■ **TASK DESCRIPTION**
Below are some records; quote exactly the lines from the one that contains "middle pip: (662, 399)" through the one that contains "pinky tip: (775, 538)", inclusive, and no others.
EXTRACTED ENTRIES below:
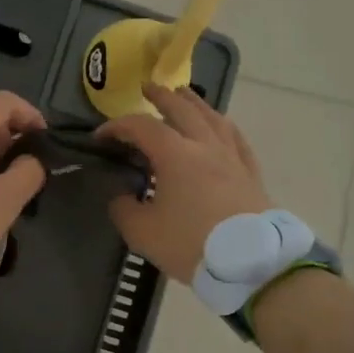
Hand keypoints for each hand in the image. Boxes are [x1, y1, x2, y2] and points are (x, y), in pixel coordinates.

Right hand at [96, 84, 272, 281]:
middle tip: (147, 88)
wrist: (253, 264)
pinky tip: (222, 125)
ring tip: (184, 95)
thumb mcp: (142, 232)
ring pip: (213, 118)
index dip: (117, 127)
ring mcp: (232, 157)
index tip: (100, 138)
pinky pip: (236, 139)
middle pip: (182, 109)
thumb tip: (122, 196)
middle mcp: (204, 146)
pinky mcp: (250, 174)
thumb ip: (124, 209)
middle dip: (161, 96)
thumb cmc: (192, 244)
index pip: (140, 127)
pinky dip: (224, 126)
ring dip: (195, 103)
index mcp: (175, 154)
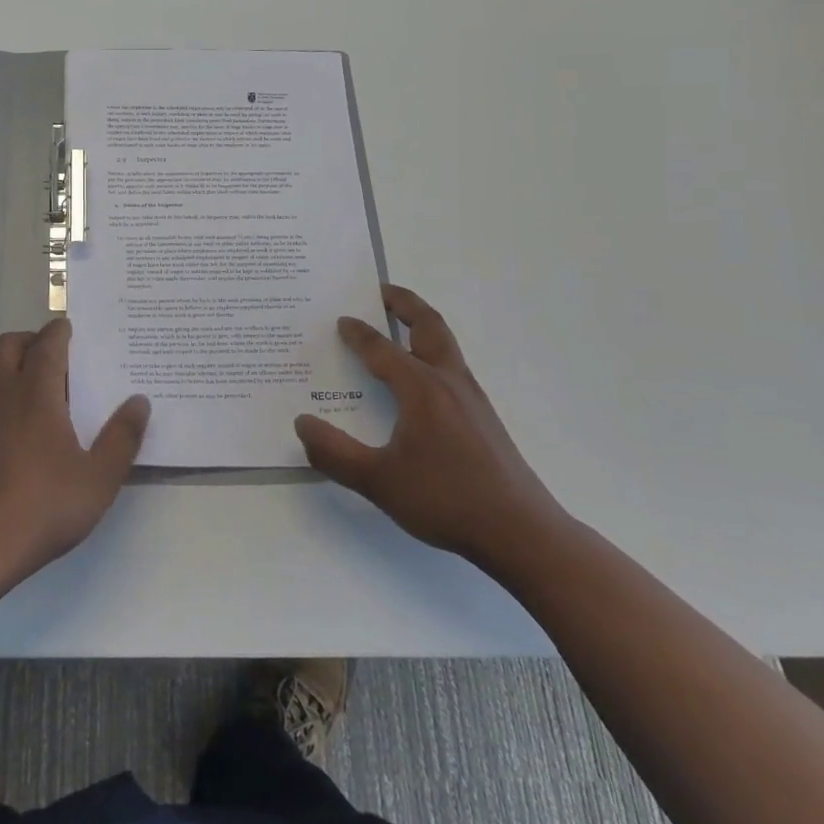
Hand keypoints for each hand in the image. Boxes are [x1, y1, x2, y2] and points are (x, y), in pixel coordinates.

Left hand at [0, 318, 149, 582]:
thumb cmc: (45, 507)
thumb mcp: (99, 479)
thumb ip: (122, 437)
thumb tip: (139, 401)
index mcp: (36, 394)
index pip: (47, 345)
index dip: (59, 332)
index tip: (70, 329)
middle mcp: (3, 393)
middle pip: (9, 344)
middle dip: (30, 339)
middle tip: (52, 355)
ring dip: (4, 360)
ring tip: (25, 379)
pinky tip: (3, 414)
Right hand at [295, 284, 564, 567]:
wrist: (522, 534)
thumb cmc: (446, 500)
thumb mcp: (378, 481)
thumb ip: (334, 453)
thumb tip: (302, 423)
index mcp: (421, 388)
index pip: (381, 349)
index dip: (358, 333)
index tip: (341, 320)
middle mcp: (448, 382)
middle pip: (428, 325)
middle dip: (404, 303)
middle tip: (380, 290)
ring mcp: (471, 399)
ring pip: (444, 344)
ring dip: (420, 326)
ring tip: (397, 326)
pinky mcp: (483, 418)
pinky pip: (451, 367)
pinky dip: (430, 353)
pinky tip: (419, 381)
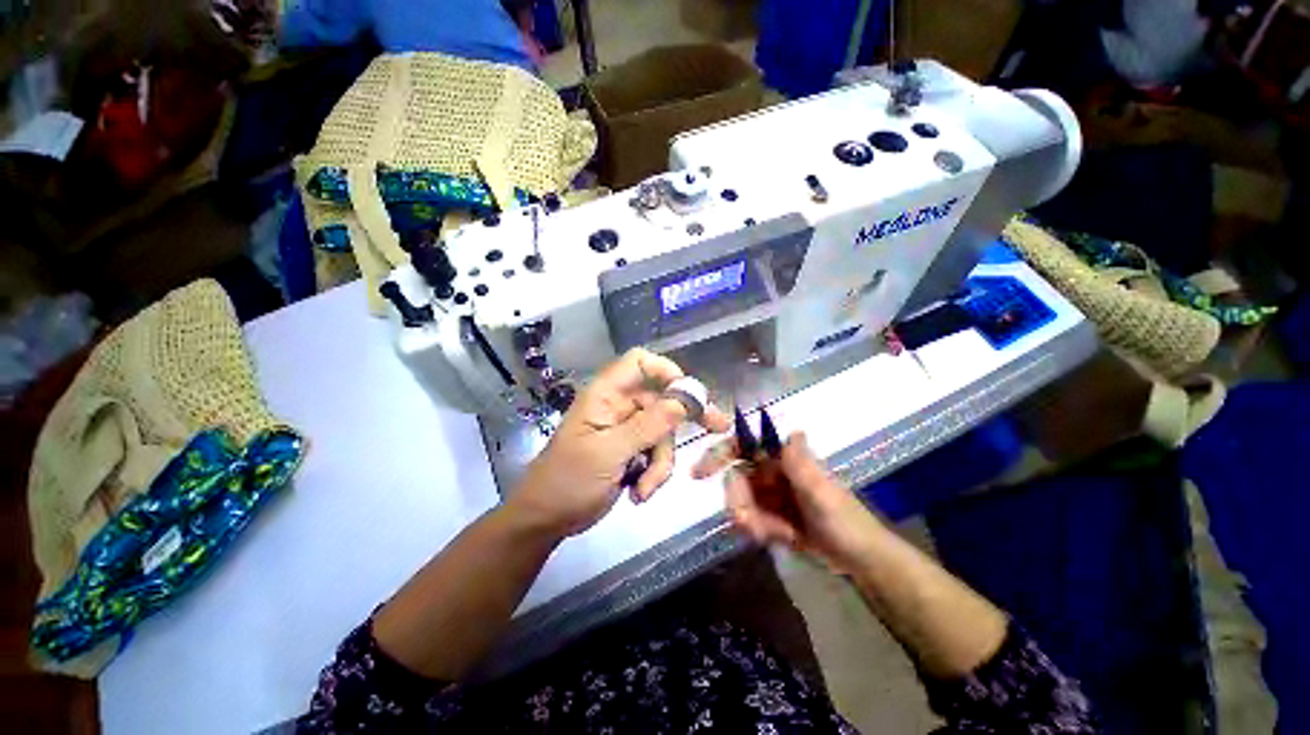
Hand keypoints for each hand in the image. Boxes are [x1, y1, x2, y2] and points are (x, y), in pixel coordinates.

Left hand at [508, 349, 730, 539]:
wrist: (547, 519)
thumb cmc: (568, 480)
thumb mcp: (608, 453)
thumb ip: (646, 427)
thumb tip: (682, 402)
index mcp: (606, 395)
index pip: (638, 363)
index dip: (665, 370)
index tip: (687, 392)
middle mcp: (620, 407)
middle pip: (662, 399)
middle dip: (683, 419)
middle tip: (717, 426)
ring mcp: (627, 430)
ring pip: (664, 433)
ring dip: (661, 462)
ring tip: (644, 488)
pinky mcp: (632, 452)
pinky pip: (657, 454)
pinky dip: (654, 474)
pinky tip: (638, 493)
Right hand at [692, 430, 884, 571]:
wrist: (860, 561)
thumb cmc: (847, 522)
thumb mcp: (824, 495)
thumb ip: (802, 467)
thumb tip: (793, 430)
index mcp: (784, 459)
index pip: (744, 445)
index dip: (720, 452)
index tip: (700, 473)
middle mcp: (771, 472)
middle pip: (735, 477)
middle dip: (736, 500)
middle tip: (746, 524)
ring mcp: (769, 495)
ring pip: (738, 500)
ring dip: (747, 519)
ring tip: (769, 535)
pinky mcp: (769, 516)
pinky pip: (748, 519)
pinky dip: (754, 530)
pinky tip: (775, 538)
End of EXTRACTED ENTRIES.
EXTRACTED ENTRIES below:
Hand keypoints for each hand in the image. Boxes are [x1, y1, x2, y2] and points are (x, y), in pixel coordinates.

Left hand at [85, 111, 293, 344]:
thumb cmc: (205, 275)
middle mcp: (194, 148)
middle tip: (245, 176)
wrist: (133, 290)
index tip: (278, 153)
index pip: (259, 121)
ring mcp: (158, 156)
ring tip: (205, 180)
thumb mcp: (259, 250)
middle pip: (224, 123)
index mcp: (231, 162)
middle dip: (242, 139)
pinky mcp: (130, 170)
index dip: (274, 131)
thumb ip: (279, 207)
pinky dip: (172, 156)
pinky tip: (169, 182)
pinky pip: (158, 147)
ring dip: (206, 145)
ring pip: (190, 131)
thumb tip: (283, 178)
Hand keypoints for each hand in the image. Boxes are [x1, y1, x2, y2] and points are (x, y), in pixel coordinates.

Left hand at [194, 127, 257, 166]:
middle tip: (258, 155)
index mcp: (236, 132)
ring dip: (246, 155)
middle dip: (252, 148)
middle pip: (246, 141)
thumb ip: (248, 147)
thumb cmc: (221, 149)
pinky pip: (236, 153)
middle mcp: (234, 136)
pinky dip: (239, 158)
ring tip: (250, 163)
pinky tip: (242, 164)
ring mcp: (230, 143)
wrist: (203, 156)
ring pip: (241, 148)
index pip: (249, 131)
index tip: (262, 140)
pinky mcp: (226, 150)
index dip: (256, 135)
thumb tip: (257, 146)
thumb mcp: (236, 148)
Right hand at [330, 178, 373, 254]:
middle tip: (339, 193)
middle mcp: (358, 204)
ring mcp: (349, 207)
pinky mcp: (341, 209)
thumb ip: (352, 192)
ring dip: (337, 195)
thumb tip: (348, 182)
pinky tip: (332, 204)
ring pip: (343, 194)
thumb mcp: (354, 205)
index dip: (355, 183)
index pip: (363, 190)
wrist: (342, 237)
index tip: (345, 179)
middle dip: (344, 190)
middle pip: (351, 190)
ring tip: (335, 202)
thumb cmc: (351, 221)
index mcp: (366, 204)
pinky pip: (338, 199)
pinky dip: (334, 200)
End of EXTRACTED ENTRIES.
■ **EXERCISE RESULT**
middle pip: (662, 399)
middle dip: (683, 419)
middle tip: (717, 426)
ring mcp: (627, 430)
ring pip: (664, 433)
ring dip: (661, 462)
ring tip: (644, 488)
pinky mcp: (632, 452)
pinky pip: (657, 454)
pinky dip: (654, 474)
pinky tip: (638, 493)
Right hand at [692, 430, 884, 571]:
wrist: (860, 561)
thumb cmc: (847, 522)
thumb mcp: (824, 495)
thumb ip: (802, 467)
thumb tip: (793, 430)
index mcp: (784, 459)
index pip: (744, 445)
index dip: (720, 452)
index tip: (700, 473)
middle mcp: (771, 472)
middle pip: (735, 477)
middle dip: (736, 500)
middle tip: (746, 524)
ring mcp: (769, 495)
ring pip: (738, 500)
ring dip: (747, 519)
ring tip: (769, 535)
pinky mcp: (769, 516)
pinky pip: (748, 519)
pinky dip: (754, 530)
pinky tip: (775, 538)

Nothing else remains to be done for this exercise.